* **What the task requires**
In the listing that follows, locate the line containing "20 346 7.50" and the line containing "621 268 31.80". Retype exactly those two lines and every line between them, and nothing more.

* **Listed entries**
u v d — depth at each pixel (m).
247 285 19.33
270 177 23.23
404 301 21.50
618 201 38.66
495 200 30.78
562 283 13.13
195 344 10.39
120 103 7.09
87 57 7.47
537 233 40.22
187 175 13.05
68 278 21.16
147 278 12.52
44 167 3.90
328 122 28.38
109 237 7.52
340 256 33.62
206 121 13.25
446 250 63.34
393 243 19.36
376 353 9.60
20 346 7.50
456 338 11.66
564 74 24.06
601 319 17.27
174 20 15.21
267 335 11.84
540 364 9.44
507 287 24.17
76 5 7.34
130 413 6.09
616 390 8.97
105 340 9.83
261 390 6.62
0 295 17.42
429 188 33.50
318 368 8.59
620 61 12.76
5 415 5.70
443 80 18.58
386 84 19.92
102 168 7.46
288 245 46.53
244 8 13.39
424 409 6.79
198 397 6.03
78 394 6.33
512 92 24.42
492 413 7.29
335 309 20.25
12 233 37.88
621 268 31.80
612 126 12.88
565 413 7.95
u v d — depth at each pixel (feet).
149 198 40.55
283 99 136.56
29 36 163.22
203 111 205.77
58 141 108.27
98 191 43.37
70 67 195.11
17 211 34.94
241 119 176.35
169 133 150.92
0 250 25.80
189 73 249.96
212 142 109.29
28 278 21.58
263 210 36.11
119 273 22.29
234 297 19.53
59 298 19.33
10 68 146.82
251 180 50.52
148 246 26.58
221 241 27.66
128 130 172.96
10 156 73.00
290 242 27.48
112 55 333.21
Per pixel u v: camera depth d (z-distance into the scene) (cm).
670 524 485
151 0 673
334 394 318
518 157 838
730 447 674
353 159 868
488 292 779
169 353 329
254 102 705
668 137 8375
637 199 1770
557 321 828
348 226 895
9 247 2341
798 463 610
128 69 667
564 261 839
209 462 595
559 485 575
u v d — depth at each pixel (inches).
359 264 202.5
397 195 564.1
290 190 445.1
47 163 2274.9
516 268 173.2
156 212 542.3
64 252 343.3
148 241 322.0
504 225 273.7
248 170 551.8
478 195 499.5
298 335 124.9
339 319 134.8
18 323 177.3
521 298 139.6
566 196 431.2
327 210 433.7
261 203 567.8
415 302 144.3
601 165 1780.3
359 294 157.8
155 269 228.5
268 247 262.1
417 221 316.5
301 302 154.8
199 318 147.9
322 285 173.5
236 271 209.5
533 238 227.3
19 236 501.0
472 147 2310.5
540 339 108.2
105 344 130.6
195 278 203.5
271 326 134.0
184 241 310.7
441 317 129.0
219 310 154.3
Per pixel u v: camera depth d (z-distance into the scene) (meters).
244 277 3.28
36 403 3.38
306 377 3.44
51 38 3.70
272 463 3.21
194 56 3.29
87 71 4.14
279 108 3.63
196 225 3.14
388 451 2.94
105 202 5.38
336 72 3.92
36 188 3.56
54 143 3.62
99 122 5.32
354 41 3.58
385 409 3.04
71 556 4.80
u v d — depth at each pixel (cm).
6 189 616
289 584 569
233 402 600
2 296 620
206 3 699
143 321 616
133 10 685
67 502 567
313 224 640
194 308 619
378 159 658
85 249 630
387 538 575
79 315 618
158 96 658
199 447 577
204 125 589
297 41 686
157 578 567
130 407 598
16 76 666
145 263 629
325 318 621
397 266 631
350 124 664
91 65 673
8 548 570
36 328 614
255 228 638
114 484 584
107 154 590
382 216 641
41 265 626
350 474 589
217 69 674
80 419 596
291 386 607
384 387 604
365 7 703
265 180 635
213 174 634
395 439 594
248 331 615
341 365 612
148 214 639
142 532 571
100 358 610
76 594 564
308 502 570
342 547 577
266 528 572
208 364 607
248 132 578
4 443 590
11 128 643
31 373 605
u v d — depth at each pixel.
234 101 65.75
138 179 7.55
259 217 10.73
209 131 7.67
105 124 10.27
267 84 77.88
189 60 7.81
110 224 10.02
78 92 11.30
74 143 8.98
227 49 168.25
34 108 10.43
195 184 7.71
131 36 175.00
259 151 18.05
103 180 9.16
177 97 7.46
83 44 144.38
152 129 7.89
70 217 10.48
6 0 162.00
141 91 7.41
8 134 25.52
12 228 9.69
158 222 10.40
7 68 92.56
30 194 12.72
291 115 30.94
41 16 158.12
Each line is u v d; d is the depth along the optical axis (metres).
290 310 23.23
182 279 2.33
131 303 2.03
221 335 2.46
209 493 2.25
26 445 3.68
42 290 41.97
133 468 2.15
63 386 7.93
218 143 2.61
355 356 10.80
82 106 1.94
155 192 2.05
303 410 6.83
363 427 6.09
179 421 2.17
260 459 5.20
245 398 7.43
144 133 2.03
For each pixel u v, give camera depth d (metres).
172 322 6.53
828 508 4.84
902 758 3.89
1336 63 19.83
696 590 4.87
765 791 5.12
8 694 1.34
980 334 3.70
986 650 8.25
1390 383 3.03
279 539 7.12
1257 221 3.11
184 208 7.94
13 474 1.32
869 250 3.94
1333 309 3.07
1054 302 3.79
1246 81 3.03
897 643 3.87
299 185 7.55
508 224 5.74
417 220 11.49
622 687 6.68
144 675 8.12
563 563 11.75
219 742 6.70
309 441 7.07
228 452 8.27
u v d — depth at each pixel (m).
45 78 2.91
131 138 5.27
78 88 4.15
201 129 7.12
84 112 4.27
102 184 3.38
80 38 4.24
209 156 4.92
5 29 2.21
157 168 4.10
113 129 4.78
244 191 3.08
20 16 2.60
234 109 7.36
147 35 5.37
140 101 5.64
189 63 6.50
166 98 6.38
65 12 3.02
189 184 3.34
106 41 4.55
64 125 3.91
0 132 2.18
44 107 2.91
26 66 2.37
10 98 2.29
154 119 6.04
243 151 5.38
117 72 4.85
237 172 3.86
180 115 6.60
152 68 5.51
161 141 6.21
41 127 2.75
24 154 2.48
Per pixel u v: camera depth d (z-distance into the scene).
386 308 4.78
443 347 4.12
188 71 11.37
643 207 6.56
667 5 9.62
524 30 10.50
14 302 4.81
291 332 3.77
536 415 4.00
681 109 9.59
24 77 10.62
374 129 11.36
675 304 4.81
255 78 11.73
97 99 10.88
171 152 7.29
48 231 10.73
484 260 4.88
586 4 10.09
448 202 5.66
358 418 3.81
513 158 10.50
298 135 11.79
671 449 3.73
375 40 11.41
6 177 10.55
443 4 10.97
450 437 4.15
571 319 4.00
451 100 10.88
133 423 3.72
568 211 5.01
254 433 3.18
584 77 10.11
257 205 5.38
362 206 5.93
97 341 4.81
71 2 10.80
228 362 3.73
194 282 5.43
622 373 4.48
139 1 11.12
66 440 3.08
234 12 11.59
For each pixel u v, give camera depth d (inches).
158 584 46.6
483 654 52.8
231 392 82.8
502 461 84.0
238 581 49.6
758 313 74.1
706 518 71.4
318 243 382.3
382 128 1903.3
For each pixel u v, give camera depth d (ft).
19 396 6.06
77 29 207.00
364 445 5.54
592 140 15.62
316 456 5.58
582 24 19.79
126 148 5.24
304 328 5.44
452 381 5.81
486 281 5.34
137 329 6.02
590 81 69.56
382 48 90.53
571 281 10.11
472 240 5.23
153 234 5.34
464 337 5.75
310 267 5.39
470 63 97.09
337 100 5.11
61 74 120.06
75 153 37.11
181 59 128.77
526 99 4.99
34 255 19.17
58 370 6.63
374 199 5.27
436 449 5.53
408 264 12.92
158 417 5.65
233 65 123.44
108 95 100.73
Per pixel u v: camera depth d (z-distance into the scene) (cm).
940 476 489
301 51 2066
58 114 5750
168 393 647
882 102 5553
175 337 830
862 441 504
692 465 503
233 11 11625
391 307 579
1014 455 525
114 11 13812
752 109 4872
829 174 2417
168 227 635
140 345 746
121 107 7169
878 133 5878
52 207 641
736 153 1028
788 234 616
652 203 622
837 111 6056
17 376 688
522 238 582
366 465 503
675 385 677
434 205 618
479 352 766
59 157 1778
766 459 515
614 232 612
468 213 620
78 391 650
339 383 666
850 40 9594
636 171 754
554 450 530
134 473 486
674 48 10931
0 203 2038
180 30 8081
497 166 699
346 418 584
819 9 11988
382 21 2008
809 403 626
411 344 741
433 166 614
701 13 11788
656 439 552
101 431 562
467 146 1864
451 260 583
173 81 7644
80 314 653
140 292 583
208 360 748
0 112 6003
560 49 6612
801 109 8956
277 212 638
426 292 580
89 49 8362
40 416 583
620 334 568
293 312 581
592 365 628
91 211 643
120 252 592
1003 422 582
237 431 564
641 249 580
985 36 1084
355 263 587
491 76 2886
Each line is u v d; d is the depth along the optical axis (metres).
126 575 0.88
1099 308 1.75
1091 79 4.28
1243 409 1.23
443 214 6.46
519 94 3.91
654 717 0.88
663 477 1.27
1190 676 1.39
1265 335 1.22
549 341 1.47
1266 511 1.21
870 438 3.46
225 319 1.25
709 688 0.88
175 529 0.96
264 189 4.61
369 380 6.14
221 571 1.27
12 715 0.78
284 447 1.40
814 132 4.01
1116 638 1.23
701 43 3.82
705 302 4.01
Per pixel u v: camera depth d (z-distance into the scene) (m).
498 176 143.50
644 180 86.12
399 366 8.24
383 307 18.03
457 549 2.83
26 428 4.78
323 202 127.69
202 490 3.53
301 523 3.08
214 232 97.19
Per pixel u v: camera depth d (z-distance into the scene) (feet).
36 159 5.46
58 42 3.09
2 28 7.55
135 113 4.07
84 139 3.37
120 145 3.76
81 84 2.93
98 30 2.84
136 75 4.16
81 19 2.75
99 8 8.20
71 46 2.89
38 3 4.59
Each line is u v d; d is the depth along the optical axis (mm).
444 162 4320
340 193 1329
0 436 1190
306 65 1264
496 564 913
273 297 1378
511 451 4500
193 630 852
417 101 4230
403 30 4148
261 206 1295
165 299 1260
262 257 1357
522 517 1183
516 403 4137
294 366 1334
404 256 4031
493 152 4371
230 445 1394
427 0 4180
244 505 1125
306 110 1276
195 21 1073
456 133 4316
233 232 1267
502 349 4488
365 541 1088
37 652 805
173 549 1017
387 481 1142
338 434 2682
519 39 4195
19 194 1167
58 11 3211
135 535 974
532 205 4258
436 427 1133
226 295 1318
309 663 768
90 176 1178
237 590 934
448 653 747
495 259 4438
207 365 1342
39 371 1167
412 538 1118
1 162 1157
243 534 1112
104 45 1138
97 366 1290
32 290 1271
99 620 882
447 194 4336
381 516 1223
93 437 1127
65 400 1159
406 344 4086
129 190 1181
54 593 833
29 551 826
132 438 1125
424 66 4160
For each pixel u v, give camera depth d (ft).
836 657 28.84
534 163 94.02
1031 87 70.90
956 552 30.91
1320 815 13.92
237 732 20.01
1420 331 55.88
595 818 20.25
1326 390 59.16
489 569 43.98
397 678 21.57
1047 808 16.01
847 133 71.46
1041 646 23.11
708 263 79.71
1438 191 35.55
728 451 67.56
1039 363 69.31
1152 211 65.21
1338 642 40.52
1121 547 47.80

* **Solution below**
20 346 7.50
456 338 11.66
564 74 24.06
601 319 17.27
174 20 15.21
267 335 11.84
540 364 9.44
507 287 24.17
76 5 7.34
130 413 6.09
616 390 8.97
105 340 9.83
261 390 6.62
0 295 17.42
429 188 33.50
318 368 8.59
620 61 12.76
5 415 5.70
443 80 18.58
386 84 19.92
102 168 7.46
288 245 46.53
244 8 13.39
424 409 6.79
198 397 6.03
78 394 6.33
512 92 24.42
492 413 7.29
335 309 20.25
12 233 37.88
621 268 31.80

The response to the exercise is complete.